• [EXTRACT]:

---*---

Tocilizumab (TCZ) is an IgG1 humanized anti-IL-6R MoAb that binds to both sIL-6R and tIL-6R, and blocks IL-6-mediated signaling, both classic signaling and trans-signaling (Figure 1). TCZ is generated by inserting the complementarity-determining regions of a mouse anti-human IL-6R antibody into IgG1κ at the cDNA level.33

Figure 1 TCZ: mechanism of action.
Notes: IL-6 binds to tIL-6R (A) and sIL-6R (B), and this recruits two molecules of signal-transducing gp130 to activate cells. (C) TCZ binds to both tIL-6R and sIL-6R and blocks the action of IL-6.
Abbreviations: TCZ, tocilizumab; IL-6, interleukin-6; tIL-6R, transmembrane IL-6 receptor; sIL-6R, soluble IL-6 receptor; gp130, glycoprotein 130.

TCZ has been proved as an effective therapy for various autoimmune inflammatory diseases. It is approved for the treatment of moderate-to-severe rheumatoid arthritis (RA), polyarticular and systemic juvenile idiopathic arthritis, and multicentric Castleman’s disease, a multicentric disease of non-clonal lymphadenopathy. TCZ has been off-label used for the treatment of refractory cases of polymyalgia rheumatica/giant cell arteritis, Takayasu arteritis, and adult-onset Still’s disease. In RA, TCZ is used at a dose of 8 mg/kg intravenously every 4 weeks or 162 mg subcutaneously every 2 weeks.

In patients with RA, TCZ decreases peripheral blood activated B cells and T cells34 and the frequency of memory B cells.35 Also, in patients with RA, clinical improvement after TCZ treatment is associated with expansion of TGFβ+ CD25 high B cells considered to be regulatory B cells.36

TCZ is well tolerated. Adverse effects reported include risk of infections (mostly pneumonia and cellulitis), neutropenia, thrombocytopenia, elevated liver enzymes, elevated total cholesterol, low-density lipoprotein, and triglycerides.37 TCZ restores the depression by IL-6 activity of CYP450 enzymes in RA and decreases bioavailability of drugs that are substrates of CYP450 enzymes. Thus, simvastatin levels decrease by 57% after TCZ infusion. Therefore, close monitoring is required for drugs that are metabolized by CYP450 enzymes and have a narrow therapeutic window, such as warfarin.

---*---

• [PROBLEM REQUIREMENTS]:
According to the text on tocilizumab, by what percentage do simvastatin levels decrease after a TCZ infusion?

---*---

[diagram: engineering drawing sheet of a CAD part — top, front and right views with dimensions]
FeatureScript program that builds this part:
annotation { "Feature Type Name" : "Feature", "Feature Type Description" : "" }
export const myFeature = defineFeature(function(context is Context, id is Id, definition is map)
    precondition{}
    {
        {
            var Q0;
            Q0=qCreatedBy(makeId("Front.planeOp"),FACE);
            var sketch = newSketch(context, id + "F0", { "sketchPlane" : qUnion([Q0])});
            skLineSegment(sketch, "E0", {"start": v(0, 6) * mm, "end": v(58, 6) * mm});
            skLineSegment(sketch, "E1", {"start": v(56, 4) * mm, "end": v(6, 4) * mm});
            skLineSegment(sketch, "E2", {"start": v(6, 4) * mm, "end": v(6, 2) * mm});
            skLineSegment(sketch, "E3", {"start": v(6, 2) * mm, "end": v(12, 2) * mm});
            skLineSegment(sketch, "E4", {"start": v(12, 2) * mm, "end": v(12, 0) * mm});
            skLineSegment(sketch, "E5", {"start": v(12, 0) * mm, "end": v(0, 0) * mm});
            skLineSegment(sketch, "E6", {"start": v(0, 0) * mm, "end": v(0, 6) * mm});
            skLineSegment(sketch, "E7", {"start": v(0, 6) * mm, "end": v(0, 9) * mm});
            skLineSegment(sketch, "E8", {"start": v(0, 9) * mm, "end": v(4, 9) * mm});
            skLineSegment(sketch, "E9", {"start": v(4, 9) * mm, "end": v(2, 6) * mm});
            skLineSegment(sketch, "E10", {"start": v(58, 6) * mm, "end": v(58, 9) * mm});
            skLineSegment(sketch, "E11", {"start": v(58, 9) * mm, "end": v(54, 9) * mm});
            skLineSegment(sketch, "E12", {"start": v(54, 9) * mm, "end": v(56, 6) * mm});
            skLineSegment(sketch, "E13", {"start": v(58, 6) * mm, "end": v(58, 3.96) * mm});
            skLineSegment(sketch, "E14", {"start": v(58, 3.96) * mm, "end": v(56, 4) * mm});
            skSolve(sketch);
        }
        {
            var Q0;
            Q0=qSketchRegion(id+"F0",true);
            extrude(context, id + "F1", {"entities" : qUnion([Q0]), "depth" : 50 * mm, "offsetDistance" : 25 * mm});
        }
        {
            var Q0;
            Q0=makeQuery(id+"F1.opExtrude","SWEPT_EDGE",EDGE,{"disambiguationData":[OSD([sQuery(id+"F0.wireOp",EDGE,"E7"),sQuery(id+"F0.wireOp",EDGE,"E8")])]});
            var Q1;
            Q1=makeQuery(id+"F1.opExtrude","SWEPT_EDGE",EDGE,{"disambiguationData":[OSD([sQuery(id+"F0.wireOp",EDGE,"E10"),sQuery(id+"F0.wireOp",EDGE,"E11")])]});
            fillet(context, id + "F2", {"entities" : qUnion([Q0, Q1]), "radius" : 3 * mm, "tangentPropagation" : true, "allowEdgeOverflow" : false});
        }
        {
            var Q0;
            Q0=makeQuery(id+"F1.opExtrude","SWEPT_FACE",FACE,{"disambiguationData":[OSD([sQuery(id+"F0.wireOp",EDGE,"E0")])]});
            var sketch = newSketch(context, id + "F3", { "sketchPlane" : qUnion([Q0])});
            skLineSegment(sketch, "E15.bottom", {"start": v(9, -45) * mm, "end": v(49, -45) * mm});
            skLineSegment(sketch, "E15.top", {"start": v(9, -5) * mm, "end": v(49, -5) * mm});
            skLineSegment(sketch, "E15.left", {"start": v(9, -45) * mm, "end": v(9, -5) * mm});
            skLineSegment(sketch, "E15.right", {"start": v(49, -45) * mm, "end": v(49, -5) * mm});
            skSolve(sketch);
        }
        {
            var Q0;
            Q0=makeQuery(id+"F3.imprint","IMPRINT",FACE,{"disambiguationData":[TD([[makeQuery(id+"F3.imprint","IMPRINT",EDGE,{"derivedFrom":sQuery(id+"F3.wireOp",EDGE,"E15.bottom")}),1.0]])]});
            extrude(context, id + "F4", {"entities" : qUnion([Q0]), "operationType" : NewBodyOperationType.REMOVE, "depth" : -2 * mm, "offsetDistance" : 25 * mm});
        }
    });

---*---

• [RESPONSE BOX]:
57%